Au numéro : quand le numérateur dépasse 165, la carte est secrète. Les illustrations rares vont de 166 à 196, les illustrations spéciales rares de 197 à 203, réservées aux ex et aux dresseurs, et les hyper rares dorées de 204 à 207. Ce sont quasi systématiquement les versions les plus précieuses de chaque Pokémon.
C’est quoi, une carte 151 Master Ball ?
Une exclusivité de la version japonaise SV2a : à la place des reverses classiques, les cartes existent en variante au motif Poké Ball, courante, et au motif Master Ball, rare. Les guides d’import relèvent qu’une simple commune peut valoir plusieurs dizaines d’euros en Master Ball, d’où l’intérêt de vérifier le fond de chaque carte japonaise avant de vendre.
Le set 151 est-il un bon investissement ?
C’est un set très demandé mais régulièrement réimprimé, préviennent les chroniqueurs : chaque vague ramène du produit neuf et pèse sur le scellé. On l’achète pour la collection, au prix des ventes réalisées, sans miser sur une raréfaction qui n’est pas garantie tant que le calendrier de réimpression s’étire.
Que vaut un set 151 complet ?
Les agrégateurs de cotes français estimaient le master set, environ 350 cartes avec toutes les variantes, autour de 2 300 € à l’été 2026, la valeur étant très concentrée sur les secrètes. Un set principal sans les cartes au-dessus de 165 vaut une fraction de ce montant, et un lot se vend souvent légèrement sous la somme de ses cartes.

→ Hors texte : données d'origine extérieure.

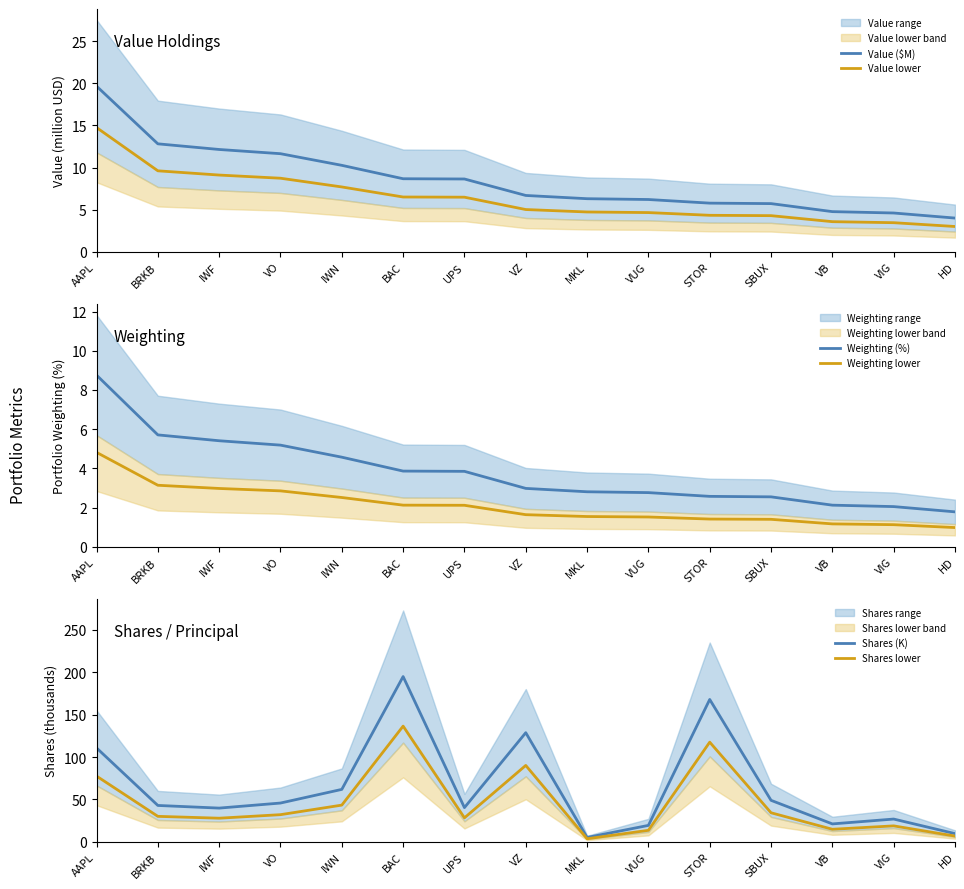

What is the sum of all Shares lower values?

674.8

Faut-il faire grader ses cartes 151 ?
Seulement les secrètes en état irréprochable : sur un set moderne tiré en masse, la population de belles cartes est énorme et seule une note maximale crée un vrai écart de prix. Pour un Dracaufeu ex 199/165 sorti du booster et protégé aussitôt, le calcul peut se poser ; pour le reste du set, une protection sérieuse suffit.